I remember being extremely preoccupied with counting 5-7-5 syllables when I wrote haiku in high school (and for some time beyond). Partly this was because schoolteachers tend to place a lot of emphasis on this “requirement” of haiku (I have a post about this coming up), partly it was because I had then (and still must combat now) a tendency to take rules and limits very, very seriously. I still like writing (informal) sonnets, villanelles, all sorts of poetic forms with set structures: genuine free verse seems worryingly infinite in possibility to me. If I do write free verse, I tend to place some kind of loose metrical constraints on it, just so my choice of words is narrower.

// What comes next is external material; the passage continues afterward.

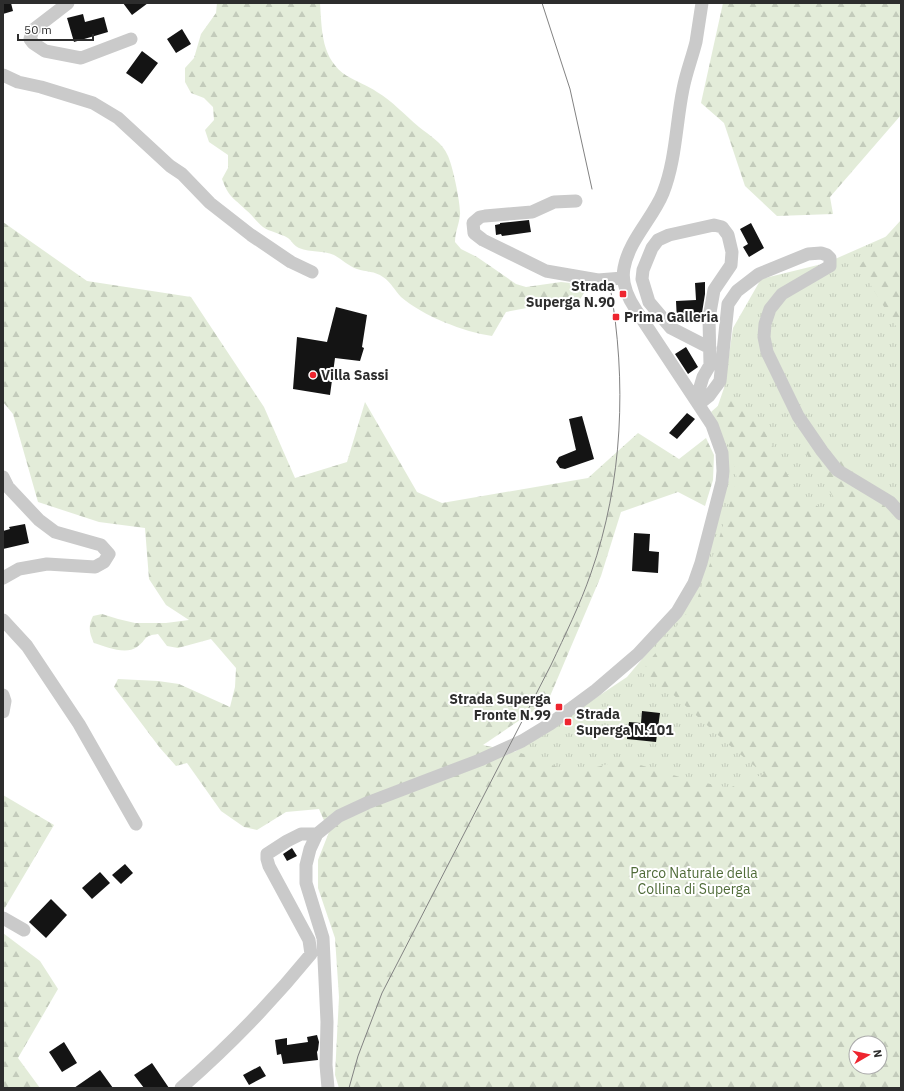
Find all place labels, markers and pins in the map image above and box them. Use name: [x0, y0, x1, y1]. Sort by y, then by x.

That’s pretty much where I am right now with poetry in general and haiku in particular — not tight, not loose. There are haiku “requirements” I find pleasing and like to work with: the “one-breath” idea; the idea of a “kigo” or seasonal word (but my interpretation of this is looser than the Japanese idea); the idea of a “kireji” or cutting word (but for me this means more like a word that is a hinge that holds the parts of the haiku together, or a strong, vivid word that focuses the haiku’s image); the Zen idea of a fleeting image, a glimpse, something that can be grasped all at once and doesn’t need to be analyzed. Not all my haiku have to have all these elements, but I find it helpful to keep these things in mind when I’m writing haiku, and to the extent that I’m successful in incorporating them into my haiku, the more successful I tend to feel the haiku is.

Of course, modern English haiku don’t have strict syllabic requirements, but sometimes I still like to count 5-7-5, or at least 17, just for fun, or as a challenge to myself. Though I read recently that 12 syllables is more like the ideal for an English haiku (what this is based on I have no idea), so I might play around with that for a while and see how it works.

And then again I might experiment with truly minimalist haiku: two or three words. The interesting thing about my attempting such brevity is that (as you can see from this commentary) my natural tendency is to write long. I think of haiku as a way to force myself to identify the heart of my message, to discard the extraneous verbiage that clutters my arguments and muddies my images.